At first, Rushdie’s only thought was to reclaim his previous physical state as much as possible. Walking, urinating, shaving, regaining the use of his left hand, learning to live without his right eye, getting the metal staples out of his neck. 

“Every day I was a little more able to do things for myself,” Rushdie writes. “The day I was able to make it to the toilet, do my good-patient business of emptying my bowels, and then clean myself without a nurse’s help—well, that felt like a liberation.”

This is a recurring theme in Knife, a short book that touches on several meaty questions—why are we here? What is the meaning of love?—but is really about one big thing: the imperative to live. 

At first, he didn’t imagine writing about his ordeal. The tendons in his hand were still healing. 

But then Salman Rushdie did what comes naturally to Salman Rushdie: he started to type. He directed his gaze not at the outside world—the Iranian theocrats who had issued the 1989 fatwa in response to his novel, The Satanic Verses; the thugs, like Hadi Matar, who took the theocrats seriously; the paparazzi; the politicians—but at himself. 

He wanted to know whether he had played some part in his own near-death, as Jimmy Carter, among others, had suggested. (Shortly after the Ayatollah Khomeini called for Rushdie’s death, the former president wrote an embarrassing New York Times op-ed titled “Rushdie’s Book Is an Insult.”) In the weeks following the attack, Rushdie admits, he wondered whether Carter had been right, whether he had brought violence upon himself, and, more than that, whether he had been wrong, in 2000, to move from London to New York and come out of the shadows.
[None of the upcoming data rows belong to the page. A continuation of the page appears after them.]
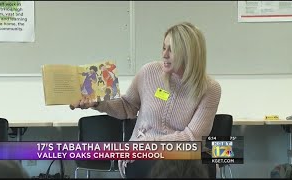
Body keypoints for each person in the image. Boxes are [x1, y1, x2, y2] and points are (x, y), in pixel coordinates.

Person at [70, 21, 221, 178]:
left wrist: (150, 142)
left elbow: (192, 138)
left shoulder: (210, 89)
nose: (164, 55)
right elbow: (127, 106)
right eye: (164, 47)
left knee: (204, 165)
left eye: (172, 50)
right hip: (141, 156)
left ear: (189, 53)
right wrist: (99, 103)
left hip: (182, 154)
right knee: (167, 170)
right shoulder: (149, 72)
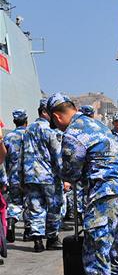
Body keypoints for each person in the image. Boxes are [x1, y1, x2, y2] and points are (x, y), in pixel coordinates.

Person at [47, 93, 118, 275]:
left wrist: (58, 164)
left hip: (106, 192)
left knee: (95, 243)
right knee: (112, 243)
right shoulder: (96, 124)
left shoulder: (73, 133)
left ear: (57, 117)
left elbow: (70, 173)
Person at [22, 99, 64, 252]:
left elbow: (22, 154)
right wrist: (65, 176)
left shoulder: (28, 130)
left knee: (35, 207)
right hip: (48, 176)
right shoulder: (50, 131)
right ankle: (51, 238)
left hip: (30, 175)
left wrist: (21, 176)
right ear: (44, 112)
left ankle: (38, 240)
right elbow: (57, 155)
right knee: (54, 206)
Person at [4, 109, 30, 243]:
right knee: (29, 203)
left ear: (14, 121)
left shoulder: (8, 137)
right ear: (26, 121)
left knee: (14, 202)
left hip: (13, 176)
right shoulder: (30, 135)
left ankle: (11, 221)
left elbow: (3, 158)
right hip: (30, 175)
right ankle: (28, 231)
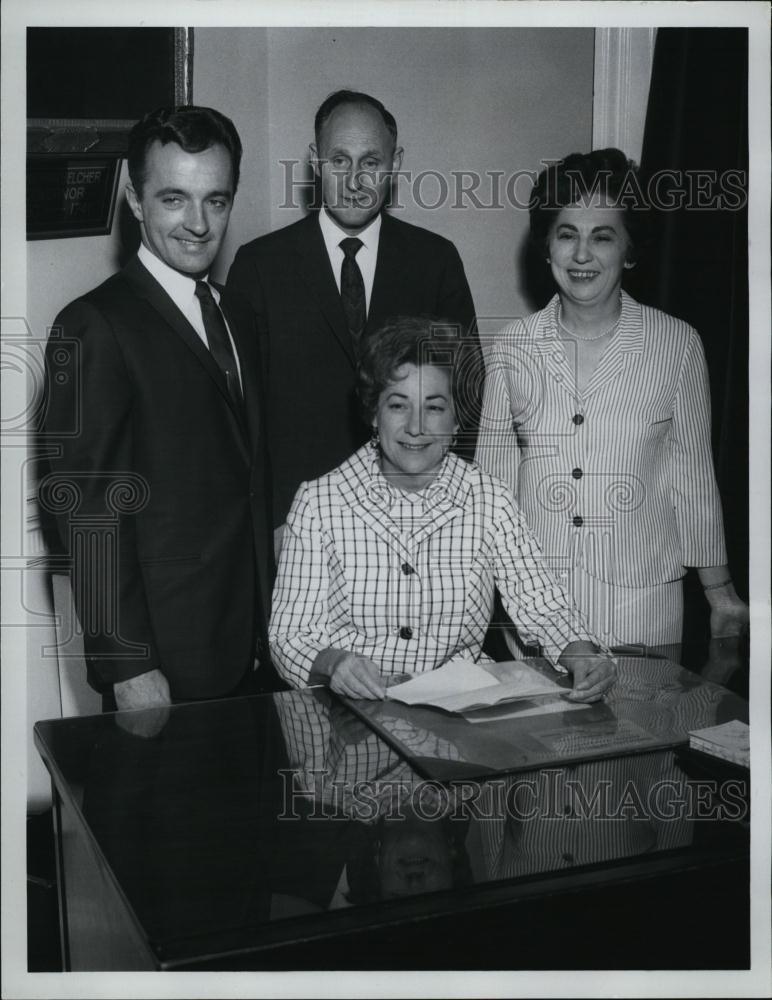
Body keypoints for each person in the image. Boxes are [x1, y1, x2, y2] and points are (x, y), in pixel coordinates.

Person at [41, 105, 275, 712]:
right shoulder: (92, 325)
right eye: (174, 198)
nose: (198, 224)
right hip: (162, 665)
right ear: (134, 199)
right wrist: (129, 667)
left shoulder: (237, 313)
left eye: (216, 201)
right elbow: (87, 511)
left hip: (252, 645)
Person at [475, 148, 749, 660]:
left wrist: (720, 593)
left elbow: (693, 475)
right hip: (538, 606)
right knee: (537, 740)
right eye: (566, 234)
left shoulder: (677, 345)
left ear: (629, 250)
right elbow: (492, 490)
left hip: (642, 607)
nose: (582, 255)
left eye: (602, 236)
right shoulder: (512, 346)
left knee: (646, 736)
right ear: (546, 247)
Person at [269, 316, 616, 701]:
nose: (416, 426)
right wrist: (333, 663)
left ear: (455, 421)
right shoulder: (319, 503)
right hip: (352, 718)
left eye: (434, 408)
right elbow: (289, 637)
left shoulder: (489, 498)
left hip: (464, 721)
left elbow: (542, 604)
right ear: (372, 413)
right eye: (398, 405)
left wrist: (584, 655)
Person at [227, 89, 480, 529]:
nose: (354, 180)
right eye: (339, 161)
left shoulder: (435, 261)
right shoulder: (260, 266)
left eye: (370, 162)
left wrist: (439, 509)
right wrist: (268, 522)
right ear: (314, 161)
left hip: (413, 516)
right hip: (295, 524)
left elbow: (466, 395)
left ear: (395, 164)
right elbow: (240, 419)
“Did I construct a fool’s paradise for myself and find out, two decades later, just how big a fool I had been?” Rushdie writes. “Had I, so to speak, made myself available for the knife?”
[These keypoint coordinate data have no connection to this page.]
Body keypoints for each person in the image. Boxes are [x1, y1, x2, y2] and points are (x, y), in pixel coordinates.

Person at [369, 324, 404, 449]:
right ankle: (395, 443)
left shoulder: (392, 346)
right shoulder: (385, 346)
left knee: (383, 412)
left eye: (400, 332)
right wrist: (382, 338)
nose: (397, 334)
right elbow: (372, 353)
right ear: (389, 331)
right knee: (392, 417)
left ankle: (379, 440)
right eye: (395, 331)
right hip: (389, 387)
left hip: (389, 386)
No, he concludes. “To regret what your life has been is the true folly, I told myself, because the person doing the regretting has been shaped by the life he subsequently regrets.”
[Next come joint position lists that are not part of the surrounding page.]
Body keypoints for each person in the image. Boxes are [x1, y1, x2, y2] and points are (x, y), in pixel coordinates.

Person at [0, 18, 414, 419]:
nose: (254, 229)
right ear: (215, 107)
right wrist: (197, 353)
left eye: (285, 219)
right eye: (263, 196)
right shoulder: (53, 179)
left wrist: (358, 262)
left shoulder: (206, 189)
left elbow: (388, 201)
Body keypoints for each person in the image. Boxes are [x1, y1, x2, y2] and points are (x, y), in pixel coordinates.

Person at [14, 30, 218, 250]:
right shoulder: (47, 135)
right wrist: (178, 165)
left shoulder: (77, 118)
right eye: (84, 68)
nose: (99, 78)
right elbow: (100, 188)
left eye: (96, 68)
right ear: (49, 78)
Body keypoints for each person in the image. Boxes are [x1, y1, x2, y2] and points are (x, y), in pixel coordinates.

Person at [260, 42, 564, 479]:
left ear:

Most of all, Rushdie wanted to know how the attack would change him, and the life he and his wife, Eliza, had built in New York. Would it make him stronger? When the bandages were removed and he stopped having nightmares—would he have gained anything from all the awfulness? He’s unsure.

In the final pages of the book, Rushdie and Eliza return to the scene of the crime.

“I remembered the question I had asked myself after the attack: Could our happiness survive such a blow?” he writes. “Standing there, on the stage of the Chautauqua amphitheater, I knew the answer. Yes, we had reconstructed our happiness, even if imperfectly.”

It was hard, even for an atheist like Rushdie, to ignore the feeling that had been gnawing at him, that something had guided him invisibly out of the darkness.

After the attack, his wife told him, “people were saying: ‘Some greater force protected you.’ ”

He acknowledges there was something ironic about a nonbeliever confronting the possibility of a higher power after being attacked by a (sort of) believer.

“For half a century I, who believed in science and reason, who had no time for gods and goddesses, had been writing books in which the laws of science were often subverted and people were telepaths, or turned into murderous beasts at night, or fell thirty thousand feet from an airplane and lived and actually grew horns,” Rushdie writes.

He admits he had been playing with, poking fun at, the supernatural, and now the supernatural was poking fun at him.

“No, I don’t believe in miracles, but yes, my books do, and, to use Whitman’s formulation, do I contradict myself?” he asks.

“Very well, then, I contradict myself. I don’t believe in miracles, but my survival is miraculous.”